• Requirement
From the rows below, pull out every line that contains the string "Blue". Matching is case-sensitive.

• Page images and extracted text
↓

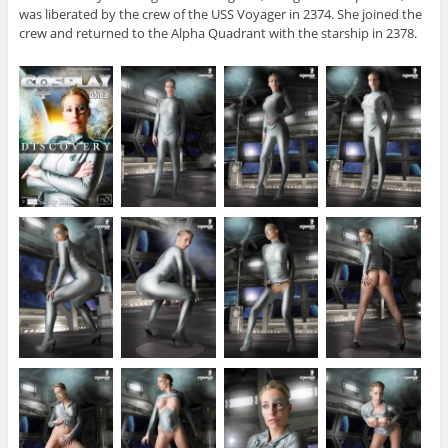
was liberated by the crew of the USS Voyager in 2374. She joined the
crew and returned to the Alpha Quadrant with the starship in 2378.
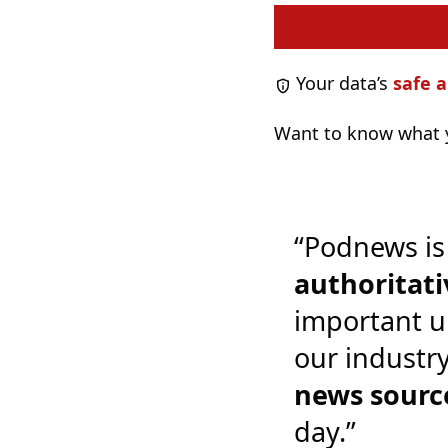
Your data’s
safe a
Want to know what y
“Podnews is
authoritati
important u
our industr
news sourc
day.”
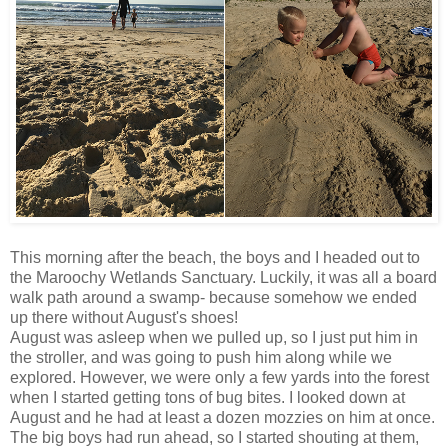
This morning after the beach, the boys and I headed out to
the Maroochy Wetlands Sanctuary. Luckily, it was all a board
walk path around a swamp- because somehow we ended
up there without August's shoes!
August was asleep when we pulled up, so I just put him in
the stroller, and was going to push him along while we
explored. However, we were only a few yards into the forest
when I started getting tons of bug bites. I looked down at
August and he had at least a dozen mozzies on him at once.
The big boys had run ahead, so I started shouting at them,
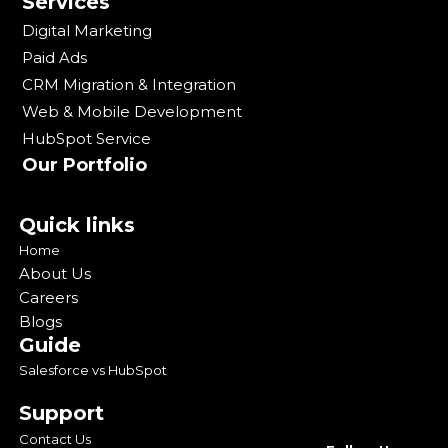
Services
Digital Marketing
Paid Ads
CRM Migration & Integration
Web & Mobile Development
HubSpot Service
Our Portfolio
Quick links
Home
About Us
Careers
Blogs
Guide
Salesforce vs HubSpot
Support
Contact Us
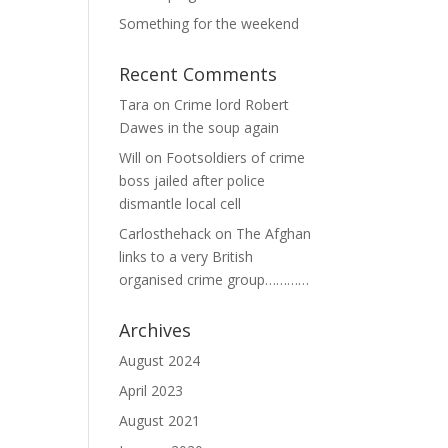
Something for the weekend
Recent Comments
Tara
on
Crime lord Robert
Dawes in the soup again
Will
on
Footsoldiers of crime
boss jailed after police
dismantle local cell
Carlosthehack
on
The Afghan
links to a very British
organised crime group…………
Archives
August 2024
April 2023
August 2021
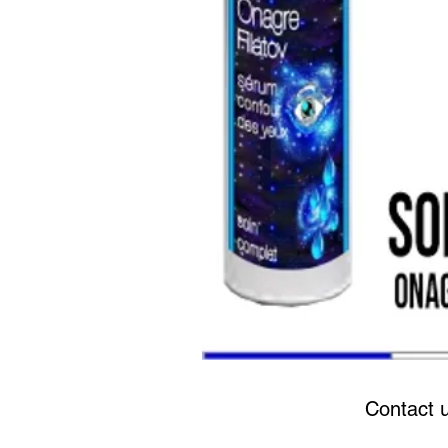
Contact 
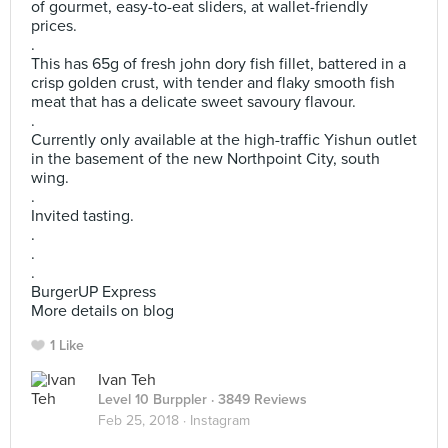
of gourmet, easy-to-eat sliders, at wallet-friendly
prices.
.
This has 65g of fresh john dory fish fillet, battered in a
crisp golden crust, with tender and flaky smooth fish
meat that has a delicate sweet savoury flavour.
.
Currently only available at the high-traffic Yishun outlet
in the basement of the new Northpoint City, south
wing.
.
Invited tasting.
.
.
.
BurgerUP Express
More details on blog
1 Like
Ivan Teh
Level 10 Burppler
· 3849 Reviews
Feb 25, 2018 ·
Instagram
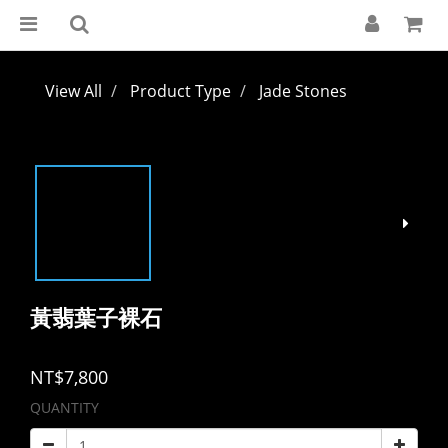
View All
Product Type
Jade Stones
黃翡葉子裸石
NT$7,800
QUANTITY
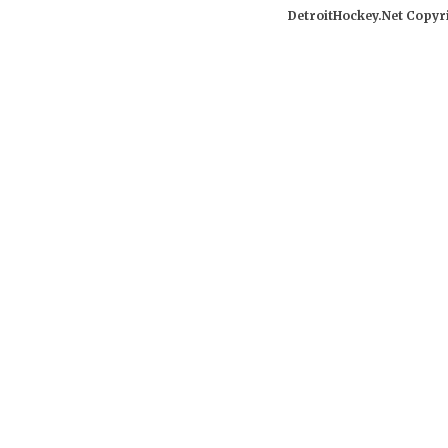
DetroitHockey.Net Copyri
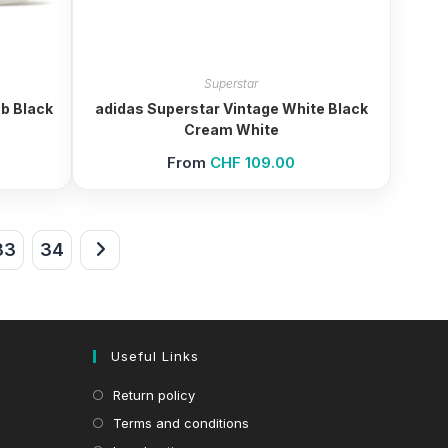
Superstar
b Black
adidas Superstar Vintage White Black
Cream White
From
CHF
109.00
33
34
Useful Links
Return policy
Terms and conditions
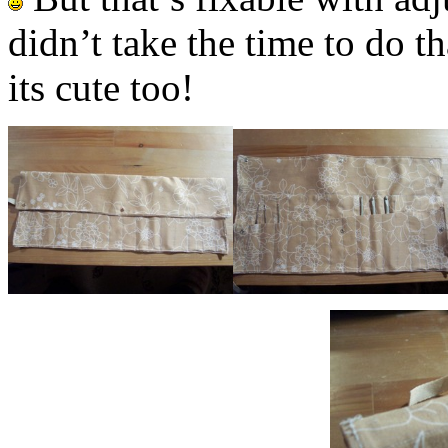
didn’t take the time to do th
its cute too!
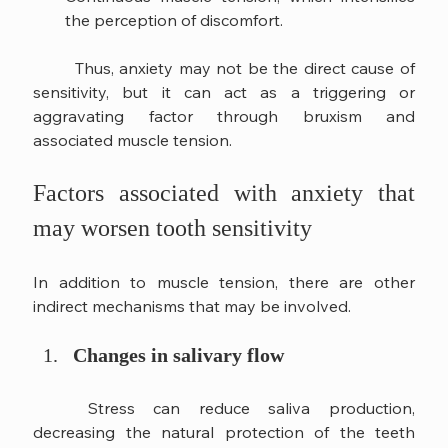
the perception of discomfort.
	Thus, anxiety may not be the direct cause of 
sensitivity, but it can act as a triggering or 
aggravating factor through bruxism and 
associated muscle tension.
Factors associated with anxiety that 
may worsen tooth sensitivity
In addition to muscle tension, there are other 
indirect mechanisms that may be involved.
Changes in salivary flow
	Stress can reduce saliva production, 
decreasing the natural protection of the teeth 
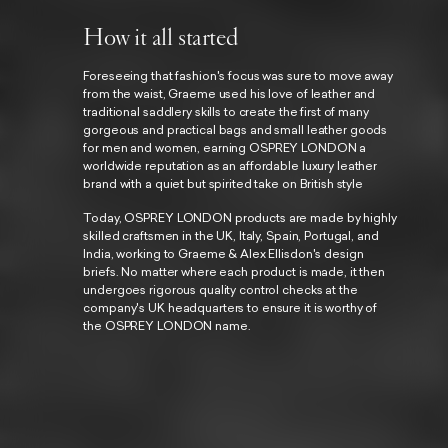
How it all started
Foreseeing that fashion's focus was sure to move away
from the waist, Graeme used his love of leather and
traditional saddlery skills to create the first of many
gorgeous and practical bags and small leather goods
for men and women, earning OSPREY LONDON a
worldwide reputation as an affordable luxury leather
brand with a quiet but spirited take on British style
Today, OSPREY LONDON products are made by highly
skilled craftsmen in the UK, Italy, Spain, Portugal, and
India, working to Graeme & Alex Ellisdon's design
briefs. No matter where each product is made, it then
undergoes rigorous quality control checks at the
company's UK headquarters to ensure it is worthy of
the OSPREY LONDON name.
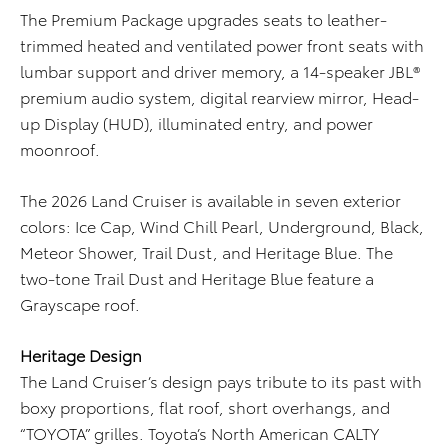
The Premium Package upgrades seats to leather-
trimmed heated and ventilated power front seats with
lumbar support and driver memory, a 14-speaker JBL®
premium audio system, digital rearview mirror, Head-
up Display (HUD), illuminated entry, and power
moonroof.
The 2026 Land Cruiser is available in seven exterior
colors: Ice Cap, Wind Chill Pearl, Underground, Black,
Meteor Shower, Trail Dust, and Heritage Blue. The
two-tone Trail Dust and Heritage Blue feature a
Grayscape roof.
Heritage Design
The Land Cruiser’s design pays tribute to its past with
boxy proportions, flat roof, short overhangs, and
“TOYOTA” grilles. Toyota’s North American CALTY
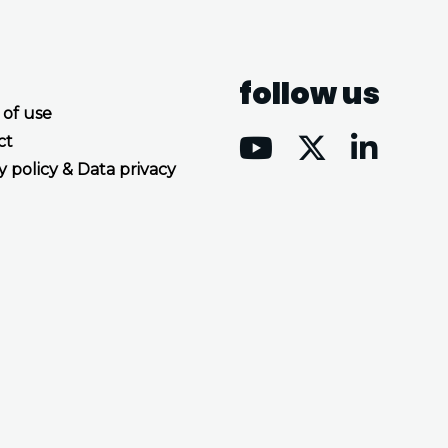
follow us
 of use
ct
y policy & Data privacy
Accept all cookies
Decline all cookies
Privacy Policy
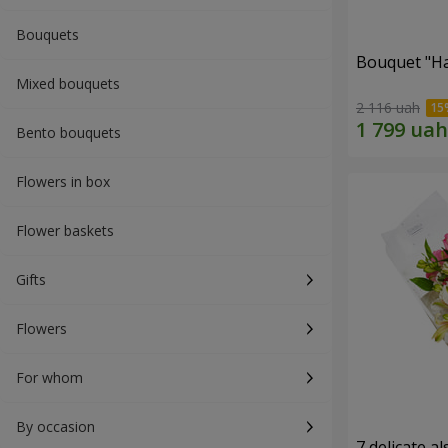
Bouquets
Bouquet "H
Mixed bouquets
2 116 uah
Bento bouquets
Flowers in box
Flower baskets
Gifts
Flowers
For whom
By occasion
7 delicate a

↑
↓

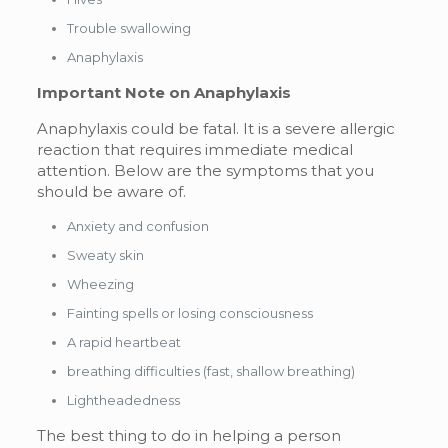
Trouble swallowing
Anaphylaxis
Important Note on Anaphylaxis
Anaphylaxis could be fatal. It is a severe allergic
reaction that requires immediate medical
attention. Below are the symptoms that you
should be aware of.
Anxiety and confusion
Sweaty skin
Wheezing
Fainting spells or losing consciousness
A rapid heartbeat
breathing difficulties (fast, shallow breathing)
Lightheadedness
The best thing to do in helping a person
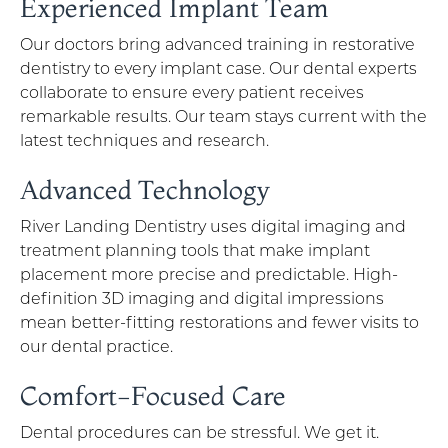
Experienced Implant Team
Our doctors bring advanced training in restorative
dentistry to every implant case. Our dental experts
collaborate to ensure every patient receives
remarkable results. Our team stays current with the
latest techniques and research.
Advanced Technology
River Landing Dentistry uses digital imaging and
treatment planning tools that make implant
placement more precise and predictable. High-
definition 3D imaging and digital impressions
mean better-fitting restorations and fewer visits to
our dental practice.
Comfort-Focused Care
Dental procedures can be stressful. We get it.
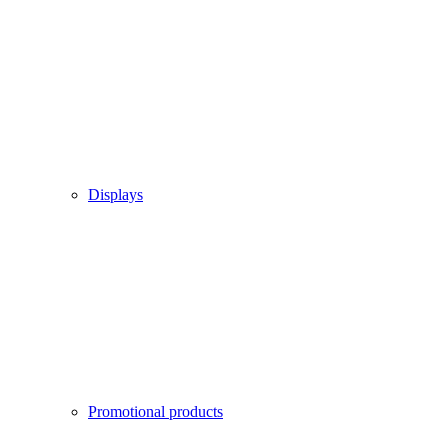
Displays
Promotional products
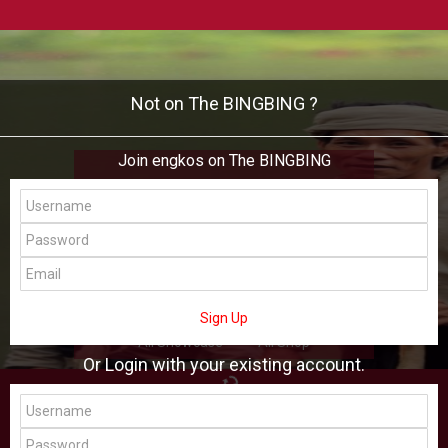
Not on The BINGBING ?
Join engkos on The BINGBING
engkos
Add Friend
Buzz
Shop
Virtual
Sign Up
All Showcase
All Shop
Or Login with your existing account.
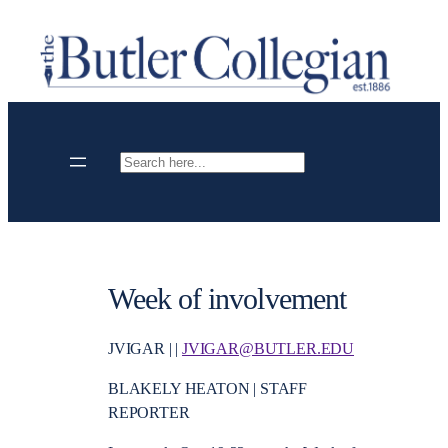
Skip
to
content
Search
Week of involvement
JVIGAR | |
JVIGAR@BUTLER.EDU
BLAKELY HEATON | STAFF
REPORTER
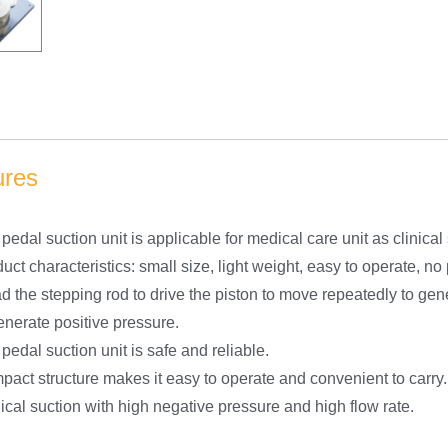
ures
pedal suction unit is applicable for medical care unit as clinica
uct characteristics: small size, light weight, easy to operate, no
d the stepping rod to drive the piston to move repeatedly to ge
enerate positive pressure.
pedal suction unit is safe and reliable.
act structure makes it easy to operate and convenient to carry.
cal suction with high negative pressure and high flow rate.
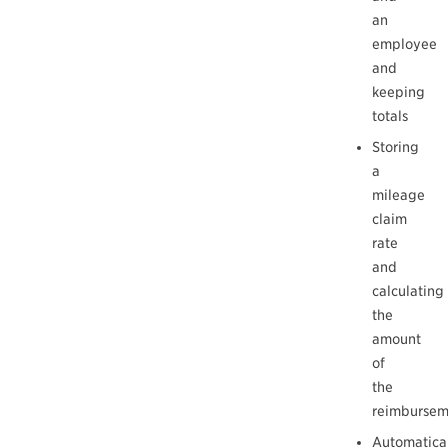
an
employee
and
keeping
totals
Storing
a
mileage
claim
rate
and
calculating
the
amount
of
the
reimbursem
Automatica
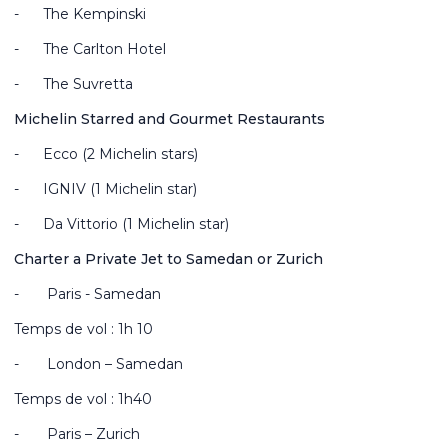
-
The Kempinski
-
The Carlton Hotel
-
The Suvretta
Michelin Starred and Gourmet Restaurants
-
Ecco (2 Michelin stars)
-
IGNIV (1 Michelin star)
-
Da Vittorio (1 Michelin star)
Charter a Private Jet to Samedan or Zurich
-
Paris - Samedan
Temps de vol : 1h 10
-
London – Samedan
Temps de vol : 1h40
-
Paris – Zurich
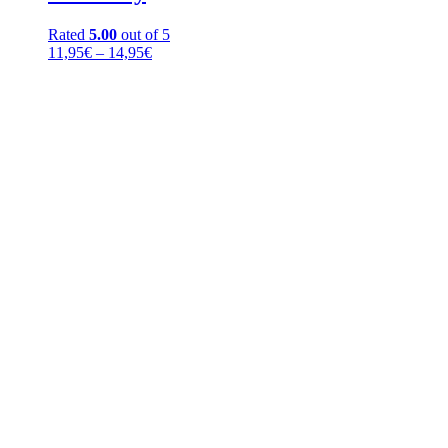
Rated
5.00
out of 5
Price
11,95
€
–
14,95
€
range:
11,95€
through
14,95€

↑
↓

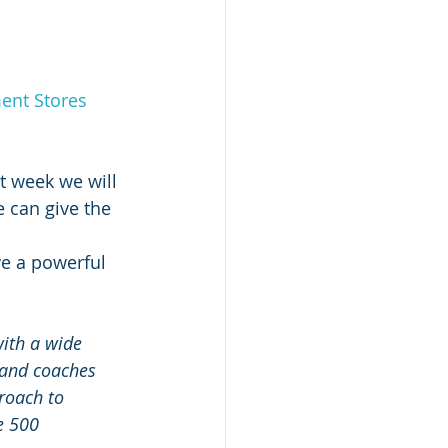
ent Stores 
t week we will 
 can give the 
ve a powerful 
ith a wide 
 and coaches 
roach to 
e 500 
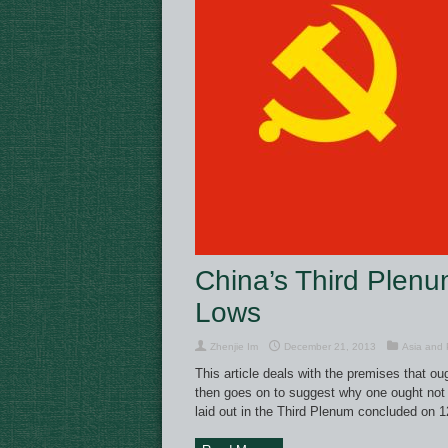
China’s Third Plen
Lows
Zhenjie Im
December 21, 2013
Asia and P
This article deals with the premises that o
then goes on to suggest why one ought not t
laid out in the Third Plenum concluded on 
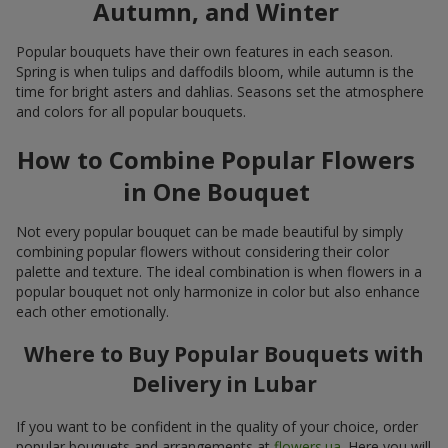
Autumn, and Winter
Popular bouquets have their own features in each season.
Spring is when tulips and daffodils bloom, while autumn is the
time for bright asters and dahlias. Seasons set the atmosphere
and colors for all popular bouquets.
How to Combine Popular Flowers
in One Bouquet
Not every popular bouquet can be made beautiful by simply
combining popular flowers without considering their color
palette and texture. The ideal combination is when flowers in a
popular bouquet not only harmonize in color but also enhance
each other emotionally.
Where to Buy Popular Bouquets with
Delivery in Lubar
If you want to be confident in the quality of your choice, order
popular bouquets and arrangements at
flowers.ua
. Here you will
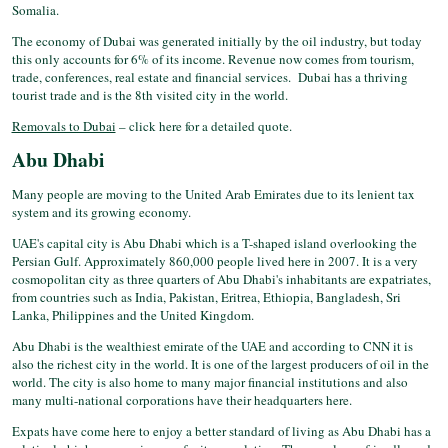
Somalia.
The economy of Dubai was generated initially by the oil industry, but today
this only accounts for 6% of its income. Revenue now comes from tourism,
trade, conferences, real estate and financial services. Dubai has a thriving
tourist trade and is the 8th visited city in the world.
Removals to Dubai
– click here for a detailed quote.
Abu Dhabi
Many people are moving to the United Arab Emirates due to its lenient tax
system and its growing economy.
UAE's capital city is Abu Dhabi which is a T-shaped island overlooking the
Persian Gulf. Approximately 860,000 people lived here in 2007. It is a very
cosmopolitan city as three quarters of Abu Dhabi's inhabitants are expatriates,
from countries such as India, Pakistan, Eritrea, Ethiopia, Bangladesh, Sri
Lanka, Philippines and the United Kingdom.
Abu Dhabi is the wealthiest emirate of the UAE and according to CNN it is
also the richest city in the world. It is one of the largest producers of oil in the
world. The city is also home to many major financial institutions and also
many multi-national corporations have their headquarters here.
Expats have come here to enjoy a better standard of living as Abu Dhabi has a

↑

• Answer area
Meteor Shower, Trail Dust, and Heritage Blue. The
two-tone Trail Dust and Heritage Blue feature a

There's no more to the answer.